DirectShow + CUDA real-time video streaming

I have developed real-time video streaming system with h264/SVC using serial programming, this system supports 640x480 at 30fps as the highest enhancement layer. Now I want to upgrade this system to support 1920x1080 at 30fps as the highest enhancement layer. I am currently working with cuda to achieve this, but having some issues, but let me elaborate the steps involved in my work a little bit more so we can both have a clear understanding.


1 - Video capturing using DirectShow at any desired resolution
2 - Using SampleGrabber call back function BufferCB( double time, unsigned char* pBuffer, long BufferLen ) to grabbed samples. This function automatically updates the pBuffer with every available data captured by the device and BufferLen updates with size of buffer as well.
3 - Converts the RGB data in pBuffer to YUV
4 - Downsample the YUV frames to a number of layers for spatial scalability.
5 - Encode the downsampled YUV frames and stream using rtsp.

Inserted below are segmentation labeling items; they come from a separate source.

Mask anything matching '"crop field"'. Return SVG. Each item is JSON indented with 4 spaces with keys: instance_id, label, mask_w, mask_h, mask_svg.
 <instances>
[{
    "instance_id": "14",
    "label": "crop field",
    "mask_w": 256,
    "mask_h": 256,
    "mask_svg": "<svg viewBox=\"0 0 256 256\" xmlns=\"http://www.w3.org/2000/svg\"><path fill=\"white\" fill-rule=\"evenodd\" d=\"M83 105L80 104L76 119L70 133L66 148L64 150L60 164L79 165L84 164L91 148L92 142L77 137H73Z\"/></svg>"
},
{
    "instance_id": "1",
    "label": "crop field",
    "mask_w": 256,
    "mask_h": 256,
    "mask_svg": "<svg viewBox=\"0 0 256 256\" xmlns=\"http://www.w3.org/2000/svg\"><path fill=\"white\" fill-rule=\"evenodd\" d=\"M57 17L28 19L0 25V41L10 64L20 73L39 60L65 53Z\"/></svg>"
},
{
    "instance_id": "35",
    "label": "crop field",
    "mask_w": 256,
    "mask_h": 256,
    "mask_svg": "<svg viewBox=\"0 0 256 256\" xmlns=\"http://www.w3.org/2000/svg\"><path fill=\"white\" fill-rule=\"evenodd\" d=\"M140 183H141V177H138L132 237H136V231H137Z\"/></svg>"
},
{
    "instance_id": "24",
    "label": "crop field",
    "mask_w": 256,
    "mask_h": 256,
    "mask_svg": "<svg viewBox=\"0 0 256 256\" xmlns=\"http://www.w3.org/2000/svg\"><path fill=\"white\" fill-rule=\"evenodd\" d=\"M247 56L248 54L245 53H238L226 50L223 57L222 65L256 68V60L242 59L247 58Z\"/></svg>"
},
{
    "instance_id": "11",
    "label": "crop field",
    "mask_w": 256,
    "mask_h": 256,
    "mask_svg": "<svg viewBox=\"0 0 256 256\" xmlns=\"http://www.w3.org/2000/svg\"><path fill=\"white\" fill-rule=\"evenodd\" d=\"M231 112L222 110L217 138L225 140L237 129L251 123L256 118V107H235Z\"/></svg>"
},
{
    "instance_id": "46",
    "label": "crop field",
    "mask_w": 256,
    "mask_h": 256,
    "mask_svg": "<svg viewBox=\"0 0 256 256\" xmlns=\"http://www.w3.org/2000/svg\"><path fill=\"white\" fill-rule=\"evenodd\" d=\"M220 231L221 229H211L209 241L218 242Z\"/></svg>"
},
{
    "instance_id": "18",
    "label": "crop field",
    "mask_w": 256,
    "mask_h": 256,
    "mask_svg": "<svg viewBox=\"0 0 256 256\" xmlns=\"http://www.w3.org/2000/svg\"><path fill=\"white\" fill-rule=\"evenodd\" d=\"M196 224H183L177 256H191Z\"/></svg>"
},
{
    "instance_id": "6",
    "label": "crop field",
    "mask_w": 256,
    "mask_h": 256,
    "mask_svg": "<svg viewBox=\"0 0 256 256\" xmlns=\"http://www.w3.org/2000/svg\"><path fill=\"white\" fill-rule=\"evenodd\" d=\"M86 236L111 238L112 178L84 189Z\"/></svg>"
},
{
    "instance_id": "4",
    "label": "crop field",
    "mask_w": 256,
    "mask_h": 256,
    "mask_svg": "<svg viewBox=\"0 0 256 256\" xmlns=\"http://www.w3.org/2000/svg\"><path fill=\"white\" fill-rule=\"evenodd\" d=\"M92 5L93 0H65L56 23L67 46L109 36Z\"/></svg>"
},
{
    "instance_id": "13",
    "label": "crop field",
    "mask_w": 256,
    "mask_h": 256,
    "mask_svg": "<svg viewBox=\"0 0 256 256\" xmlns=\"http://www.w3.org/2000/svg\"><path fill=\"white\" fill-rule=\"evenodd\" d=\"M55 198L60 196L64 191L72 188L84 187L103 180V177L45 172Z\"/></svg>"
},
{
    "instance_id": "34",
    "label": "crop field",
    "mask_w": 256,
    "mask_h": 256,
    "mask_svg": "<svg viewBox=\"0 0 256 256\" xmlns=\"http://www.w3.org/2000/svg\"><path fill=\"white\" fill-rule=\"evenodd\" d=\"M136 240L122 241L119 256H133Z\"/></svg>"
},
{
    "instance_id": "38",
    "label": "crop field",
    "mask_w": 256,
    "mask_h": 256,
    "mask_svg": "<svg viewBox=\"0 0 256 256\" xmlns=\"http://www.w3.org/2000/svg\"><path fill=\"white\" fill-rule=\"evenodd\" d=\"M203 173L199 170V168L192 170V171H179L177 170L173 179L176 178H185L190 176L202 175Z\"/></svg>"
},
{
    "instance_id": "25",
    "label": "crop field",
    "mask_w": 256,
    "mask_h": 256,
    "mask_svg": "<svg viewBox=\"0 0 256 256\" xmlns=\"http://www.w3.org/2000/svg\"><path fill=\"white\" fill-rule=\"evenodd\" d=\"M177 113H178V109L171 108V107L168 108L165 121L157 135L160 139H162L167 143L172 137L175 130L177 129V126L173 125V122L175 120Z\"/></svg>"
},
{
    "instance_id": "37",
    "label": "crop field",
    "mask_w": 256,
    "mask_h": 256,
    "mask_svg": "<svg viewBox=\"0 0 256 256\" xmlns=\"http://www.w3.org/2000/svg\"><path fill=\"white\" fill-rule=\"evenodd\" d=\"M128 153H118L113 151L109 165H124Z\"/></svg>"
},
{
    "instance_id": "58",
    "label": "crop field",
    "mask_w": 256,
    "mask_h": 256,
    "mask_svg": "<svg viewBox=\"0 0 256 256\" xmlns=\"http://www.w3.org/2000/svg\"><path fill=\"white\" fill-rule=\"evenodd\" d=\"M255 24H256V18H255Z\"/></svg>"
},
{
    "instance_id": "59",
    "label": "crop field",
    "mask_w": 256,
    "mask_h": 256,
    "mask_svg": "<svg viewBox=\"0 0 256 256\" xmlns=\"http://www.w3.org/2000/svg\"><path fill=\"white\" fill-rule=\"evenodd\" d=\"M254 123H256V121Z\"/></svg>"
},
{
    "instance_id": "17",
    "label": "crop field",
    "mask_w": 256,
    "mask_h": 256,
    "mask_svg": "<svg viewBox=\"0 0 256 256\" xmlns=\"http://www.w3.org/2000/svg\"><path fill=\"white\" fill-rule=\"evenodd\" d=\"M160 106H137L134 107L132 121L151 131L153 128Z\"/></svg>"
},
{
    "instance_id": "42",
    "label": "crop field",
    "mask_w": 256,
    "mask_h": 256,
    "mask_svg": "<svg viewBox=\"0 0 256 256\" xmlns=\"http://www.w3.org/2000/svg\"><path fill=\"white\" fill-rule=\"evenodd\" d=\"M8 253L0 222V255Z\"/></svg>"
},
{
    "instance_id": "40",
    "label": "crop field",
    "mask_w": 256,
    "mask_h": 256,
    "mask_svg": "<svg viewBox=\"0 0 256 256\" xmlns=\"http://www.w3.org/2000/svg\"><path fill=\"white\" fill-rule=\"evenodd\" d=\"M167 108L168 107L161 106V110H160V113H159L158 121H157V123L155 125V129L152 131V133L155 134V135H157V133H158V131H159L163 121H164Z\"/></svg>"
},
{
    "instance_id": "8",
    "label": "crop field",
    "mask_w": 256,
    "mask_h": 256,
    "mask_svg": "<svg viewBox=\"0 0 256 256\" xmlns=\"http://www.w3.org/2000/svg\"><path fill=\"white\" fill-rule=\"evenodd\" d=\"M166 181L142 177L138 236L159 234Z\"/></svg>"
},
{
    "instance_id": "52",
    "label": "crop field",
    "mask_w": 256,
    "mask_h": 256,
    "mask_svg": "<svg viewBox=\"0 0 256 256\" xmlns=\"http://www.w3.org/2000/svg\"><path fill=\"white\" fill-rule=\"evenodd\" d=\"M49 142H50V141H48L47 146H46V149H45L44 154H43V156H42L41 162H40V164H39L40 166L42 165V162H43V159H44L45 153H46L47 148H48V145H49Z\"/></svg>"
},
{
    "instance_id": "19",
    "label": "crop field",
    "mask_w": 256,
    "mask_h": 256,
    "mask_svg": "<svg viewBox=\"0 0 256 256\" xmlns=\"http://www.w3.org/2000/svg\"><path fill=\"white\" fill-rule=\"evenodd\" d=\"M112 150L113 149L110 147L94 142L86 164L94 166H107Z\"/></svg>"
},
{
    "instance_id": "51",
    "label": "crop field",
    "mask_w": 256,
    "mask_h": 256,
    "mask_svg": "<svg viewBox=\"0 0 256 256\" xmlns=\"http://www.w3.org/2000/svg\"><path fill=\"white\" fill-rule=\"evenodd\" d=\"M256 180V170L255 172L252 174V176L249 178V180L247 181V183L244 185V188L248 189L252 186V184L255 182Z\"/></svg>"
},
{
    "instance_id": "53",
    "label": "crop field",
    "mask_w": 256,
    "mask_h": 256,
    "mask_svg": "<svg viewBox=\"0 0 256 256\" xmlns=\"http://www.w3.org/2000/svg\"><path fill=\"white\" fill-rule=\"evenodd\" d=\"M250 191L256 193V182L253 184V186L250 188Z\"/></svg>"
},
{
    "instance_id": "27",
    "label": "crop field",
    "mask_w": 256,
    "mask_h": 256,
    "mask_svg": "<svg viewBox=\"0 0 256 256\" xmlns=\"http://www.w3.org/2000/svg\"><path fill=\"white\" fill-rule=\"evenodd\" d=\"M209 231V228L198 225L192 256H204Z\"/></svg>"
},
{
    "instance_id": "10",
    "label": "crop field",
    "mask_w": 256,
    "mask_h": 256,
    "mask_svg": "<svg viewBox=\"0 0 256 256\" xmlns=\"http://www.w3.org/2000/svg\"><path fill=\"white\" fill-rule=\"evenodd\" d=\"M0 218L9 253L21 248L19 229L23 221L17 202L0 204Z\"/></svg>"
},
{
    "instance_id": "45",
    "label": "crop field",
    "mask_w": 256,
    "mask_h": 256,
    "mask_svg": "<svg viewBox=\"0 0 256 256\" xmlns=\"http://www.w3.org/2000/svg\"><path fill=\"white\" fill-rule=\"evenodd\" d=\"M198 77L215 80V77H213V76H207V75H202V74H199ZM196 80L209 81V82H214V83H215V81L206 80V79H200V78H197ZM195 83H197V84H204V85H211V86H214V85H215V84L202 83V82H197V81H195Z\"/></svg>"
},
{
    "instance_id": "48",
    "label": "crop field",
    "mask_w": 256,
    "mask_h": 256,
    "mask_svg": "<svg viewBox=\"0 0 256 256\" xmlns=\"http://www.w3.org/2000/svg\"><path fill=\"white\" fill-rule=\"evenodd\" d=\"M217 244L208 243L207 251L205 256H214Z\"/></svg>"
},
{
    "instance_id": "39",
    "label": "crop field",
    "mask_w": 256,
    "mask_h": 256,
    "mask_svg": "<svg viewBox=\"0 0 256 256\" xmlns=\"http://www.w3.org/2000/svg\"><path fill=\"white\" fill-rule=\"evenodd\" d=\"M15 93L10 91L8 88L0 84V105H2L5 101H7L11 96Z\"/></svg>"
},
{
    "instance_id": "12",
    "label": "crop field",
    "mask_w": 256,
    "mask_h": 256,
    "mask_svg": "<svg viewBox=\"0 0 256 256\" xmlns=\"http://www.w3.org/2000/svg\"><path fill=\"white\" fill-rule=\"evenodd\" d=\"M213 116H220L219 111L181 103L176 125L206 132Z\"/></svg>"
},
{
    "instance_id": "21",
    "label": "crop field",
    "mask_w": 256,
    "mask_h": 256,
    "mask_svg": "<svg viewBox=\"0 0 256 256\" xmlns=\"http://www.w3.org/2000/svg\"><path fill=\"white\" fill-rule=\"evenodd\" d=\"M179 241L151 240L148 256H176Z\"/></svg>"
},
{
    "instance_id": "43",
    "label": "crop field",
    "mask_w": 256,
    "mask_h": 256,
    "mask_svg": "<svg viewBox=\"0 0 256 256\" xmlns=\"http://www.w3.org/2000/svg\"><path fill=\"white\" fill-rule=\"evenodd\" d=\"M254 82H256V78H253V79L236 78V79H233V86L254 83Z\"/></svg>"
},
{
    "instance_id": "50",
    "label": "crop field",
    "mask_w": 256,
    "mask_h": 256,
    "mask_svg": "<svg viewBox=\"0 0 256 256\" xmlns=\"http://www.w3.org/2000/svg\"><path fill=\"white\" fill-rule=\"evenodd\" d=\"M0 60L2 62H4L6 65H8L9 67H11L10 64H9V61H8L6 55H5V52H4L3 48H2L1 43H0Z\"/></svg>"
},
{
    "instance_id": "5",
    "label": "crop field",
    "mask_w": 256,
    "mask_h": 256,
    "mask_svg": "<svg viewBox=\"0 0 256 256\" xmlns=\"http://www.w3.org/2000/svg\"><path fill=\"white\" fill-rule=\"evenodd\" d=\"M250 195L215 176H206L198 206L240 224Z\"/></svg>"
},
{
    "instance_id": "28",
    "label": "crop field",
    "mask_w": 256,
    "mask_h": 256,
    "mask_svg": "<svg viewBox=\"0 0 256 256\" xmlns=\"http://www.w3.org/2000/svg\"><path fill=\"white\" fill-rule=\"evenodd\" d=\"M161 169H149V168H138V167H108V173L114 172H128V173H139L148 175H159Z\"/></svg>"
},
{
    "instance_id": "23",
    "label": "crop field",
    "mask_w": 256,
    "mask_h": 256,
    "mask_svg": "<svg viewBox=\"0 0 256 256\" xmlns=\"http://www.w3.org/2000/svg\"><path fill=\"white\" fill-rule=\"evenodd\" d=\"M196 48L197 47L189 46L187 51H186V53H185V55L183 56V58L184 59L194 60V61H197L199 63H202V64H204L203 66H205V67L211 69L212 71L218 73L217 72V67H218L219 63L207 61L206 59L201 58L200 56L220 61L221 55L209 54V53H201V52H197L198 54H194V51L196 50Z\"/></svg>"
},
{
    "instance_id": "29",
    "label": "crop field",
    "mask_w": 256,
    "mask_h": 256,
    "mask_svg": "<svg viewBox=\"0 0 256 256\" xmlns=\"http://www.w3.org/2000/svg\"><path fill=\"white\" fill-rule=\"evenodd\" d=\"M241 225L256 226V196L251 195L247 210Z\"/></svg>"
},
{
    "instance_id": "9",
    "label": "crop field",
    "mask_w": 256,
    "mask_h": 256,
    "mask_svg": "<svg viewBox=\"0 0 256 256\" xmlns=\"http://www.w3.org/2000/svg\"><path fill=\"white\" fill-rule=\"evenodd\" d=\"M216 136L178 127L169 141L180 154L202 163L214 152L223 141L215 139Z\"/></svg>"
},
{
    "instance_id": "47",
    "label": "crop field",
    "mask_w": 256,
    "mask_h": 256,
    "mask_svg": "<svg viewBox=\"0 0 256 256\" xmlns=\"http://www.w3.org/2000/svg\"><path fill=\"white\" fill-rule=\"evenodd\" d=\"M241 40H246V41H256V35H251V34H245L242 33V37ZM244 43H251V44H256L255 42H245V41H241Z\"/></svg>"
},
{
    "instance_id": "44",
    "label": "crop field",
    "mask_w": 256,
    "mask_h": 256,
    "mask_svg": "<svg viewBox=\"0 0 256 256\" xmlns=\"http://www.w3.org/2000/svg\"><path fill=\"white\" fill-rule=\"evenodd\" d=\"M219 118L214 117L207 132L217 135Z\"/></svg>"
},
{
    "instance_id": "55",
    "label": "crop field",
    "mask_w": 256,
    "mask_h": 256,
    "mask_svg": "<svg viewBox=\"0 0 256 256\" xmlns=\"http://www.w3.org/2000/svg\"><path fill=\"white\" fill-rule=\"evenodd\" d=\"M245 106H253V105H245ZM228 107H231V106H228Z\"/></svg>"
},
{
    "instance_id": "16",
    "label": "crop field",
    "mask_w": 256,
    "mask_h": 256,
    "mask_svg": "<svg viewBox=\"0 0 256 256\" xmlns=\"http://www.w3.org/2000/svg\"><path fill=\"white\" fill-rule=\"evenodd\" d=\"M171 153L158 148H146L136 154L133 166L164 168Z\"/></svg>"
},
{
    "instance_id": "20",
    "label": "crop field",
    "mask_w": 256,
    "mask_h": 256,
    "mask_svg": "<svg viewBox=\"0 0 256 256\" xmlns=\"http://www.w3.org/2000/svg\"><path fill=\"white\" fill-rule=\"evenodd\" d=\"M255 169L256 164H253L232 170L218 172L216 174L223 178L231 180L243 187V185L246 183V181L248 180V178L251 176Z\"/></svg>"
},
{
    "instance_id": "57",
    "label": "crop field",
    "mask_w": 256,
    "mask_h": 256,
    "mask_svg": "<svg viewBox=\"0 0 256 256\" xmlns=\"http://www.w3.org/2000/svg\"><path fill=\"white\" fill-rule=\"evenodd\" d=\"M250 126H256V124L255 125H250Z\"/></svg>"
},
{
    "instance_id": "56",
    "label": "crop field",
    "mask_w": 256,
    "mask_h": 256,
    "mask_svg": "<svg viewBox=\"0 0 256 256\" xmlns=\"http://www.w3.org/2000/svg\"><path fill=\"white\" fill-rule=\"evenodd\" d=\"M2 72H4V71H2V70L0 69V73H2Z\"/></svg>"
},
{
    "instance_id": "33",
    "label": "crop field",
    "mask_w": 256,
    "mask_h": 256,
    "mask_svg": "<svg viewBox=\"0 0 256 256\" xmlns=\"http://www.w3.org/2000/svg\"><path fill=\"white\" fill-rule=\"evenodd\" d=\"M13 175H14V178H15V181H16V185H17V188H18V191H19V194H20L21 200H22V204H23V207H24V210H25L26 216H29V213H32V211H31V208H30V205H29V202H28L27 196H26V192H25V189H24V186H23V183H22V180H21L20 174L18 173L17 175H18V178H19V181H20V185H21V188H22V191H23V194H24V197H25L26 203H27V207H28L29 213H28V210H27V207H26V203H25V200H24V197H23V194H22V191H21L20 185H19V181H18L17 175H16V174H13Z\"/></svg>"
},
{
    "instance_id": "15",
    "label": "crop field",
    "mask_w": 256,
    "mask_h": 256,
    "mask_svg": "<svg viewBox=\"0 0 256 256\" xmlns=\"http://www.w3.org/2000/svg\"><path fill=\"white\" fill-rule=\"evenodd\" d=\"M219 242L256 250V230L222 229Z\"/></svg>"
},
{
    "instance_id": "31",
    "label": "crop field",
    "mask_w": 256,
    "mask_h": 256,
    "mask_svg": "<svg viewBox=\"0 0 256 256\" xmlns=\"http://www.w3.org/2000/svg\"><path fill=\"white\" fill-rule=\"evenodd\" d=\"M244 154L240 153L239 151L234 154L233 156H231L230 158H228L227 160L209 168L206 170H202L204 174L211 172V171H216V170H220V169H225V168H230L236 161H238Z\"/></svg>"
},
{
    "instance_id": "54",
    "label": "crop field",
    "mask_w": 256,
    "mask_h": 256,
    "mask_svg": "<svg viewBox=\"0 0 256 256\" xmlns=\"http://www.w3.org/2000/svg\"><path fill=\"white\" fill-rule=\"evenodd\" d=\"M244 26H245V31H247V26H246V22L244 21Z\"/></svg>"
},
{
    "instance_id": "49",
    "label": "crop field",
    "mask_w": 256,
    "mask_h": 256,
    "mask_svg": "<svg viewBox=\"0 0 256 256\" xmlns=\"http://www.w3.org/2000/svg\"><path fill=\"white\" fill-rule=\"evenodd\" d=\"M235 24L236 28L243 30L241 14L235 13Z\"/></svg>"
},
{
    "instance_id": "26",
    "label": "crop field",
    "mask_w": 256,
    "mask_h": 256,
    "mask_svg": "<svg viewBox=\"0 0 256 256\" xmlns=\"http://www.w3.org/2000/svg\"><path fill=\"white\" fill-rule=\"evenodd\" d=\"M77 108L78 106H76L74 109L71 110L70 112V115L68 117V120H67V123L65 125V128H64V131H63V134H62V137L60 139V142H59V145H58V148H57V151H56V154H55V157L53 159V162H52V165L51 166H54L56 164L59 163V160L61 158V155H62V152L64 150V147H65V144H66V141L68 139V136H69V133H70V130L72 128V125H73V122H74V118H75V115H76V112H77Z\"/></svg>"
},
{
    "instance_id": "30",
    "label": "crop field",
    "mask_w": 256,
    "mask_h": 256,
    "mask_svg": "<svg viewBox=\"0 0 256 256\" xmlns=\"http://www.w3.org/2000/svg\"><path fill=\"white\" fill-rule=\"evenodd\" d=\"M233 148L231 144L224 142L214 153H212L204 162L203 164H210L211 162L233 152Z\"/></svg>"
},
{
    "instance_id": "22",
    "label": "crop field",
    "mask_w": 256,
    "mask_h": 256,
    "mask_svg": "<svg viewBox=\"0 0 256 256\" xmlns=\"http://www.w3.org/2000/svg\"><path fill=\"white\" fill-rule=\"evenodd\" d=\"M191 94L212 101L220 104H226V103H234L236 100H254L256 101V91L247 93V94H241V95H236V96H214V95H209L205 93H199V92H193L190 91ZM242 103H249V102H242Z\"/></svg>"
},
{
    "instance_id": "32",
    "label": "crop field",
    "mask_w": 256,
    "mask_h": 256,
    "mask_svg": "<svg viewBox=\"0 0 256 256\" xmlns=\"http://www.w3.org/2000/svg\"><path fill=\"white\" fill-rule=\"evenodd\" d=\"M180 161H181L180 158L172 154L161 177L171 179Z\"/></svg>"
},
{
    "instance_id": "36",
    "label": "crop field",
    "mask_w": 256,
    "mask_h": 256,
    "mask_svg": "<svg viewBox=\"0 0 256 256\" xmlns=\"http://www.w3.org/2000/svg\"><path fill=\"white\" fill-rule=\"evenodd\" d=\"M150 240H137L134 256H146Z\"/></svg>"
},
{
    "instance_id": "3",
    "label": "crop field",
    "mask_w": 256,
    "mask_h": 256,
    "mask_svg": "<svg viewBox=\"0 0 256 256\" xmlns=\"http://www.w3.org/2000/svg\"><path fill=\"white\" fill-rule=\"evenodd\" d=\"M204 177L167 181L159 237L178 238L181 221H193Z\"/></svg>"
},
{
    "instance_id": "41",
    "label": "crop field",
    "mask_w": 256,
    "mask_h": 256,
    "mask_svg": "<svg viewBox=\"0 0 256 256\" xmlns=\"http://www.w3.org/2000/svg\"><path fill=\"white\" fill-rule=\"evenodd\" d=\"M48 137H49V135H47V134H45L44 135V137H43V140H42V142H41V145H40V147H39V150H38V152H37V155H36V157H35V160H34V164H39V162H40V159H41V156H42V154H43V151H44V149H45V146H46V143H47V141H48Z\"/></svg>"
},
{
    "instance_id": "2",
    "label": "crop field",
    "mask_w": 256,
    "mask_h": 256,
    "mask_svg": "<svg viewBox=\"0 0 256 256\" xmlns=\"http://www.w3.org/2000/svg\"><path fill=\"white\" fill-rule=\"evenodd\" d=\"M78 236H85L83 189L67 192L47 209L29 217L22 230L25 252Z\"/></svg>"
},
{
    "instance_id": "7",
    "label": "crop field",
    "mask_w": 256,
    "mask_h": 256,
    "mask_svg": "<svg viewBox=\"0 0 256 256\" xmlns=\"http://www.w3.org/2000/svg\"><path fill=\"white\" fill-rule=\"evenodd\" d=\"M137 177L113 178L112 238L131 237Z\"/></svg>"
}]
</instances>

So far, converted the colorspace convertion to cuda which reduces the processing time from 15ms to 7ms and that includes memory copy of the host data in pBuffer to device memory. I want to further reduce the processing time either by breaking my host data to multiple-streams and to process data cocurrently or by using pinned memory (zero-copy memory). I really don’t know how to do it because the host buffer memory that contained the data to process has been allocated by the ISampleGrabberCB in-build function which I think is not possible to change it. I want to know if there is any way change the system allocated memory to behave as if its allocated using cudaHostAlloc() so that I can use multiple-streams to process data cocurrently or pinned memory (zero-copy memory).